My father was a writer, and completely absent from my life. My mother was incredible, the kind of woman who was entirely nonplussed when I banged on pots and pans and sang at the top of my four year old lungs. In turn, I was a so-so mother, not abusive or truly neglectful, but a woman who discovered after childbirth that I was not really cut out for the 24 hour emotional vampires that are our children. Not their fault, but I need an enormous amount of alone time, far more than most "normal" people. And while I am only a writer in my head, I could easily be accused of being a bad mother, and if I'd had more gumption, and actually pursued an actual literary career, I would have been exactly that kind of mother.
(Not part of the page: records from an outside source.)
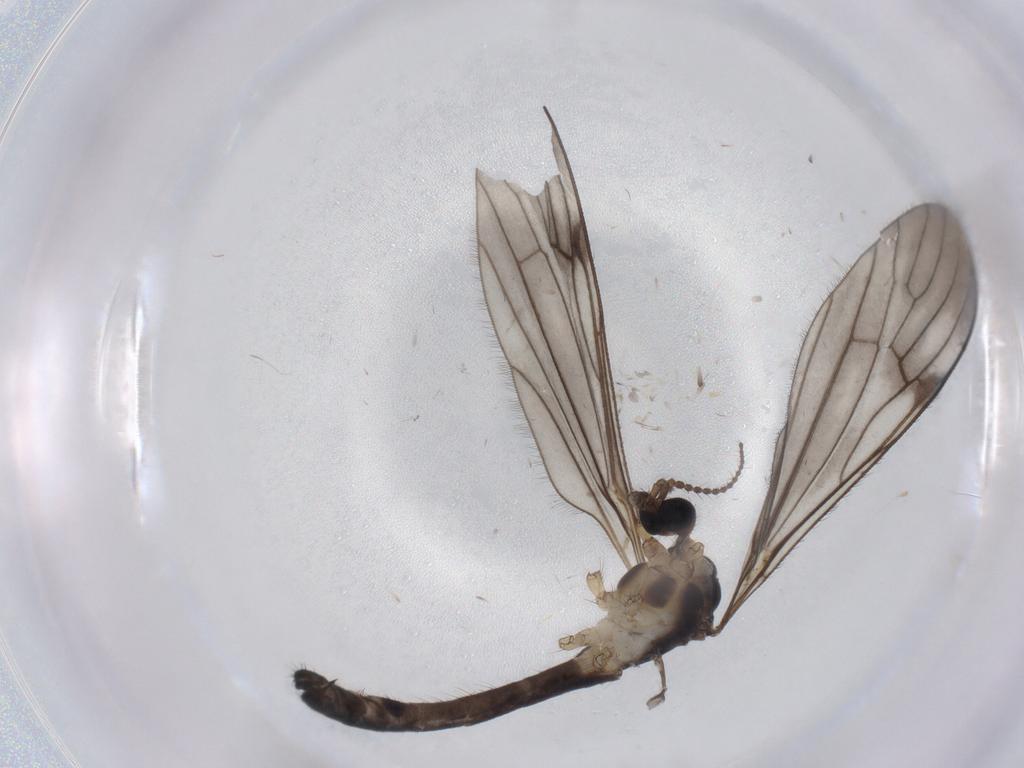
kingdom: Animalia
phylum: Arthropoda
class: Insecta
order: Diptera
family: Limoniidae
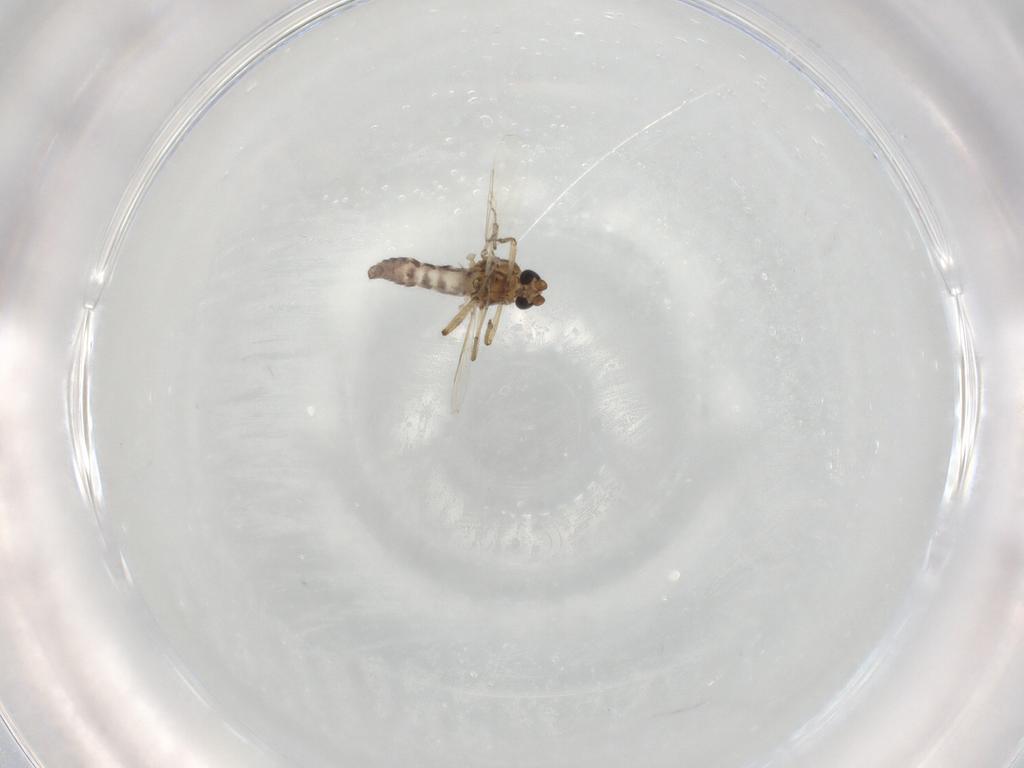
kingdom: Animalia
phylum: Arthropoda
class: Insecta
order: Diptera
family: Ceratopogonidae
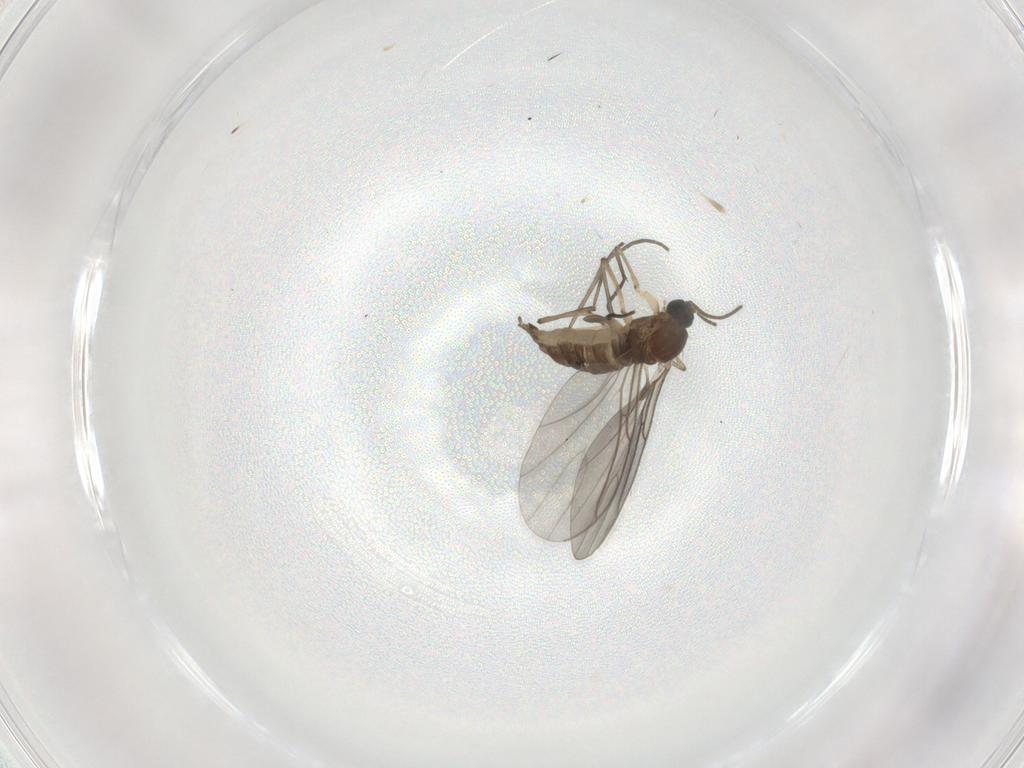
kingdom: Animalia
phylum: Arthropoda
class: Insecta
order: Diptera
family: Sciaridae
I think that most people do the best they can given the circumstances, and I think women like Flanagan are terrified of being judged and found lacking, so they make it a point to judge others first. Or maybe that's complete nonsense and she's just a raging harpy. Either way, I loved Joan Didion and she could have been the world's best mother who never left her child's side and still had a daughter who was mentally unstable and turned to alcohol to self-medicate. Great mothers still produce unhappy, unhealthy, children and the children of terrible mothers sometimes still manage to sort themselves out.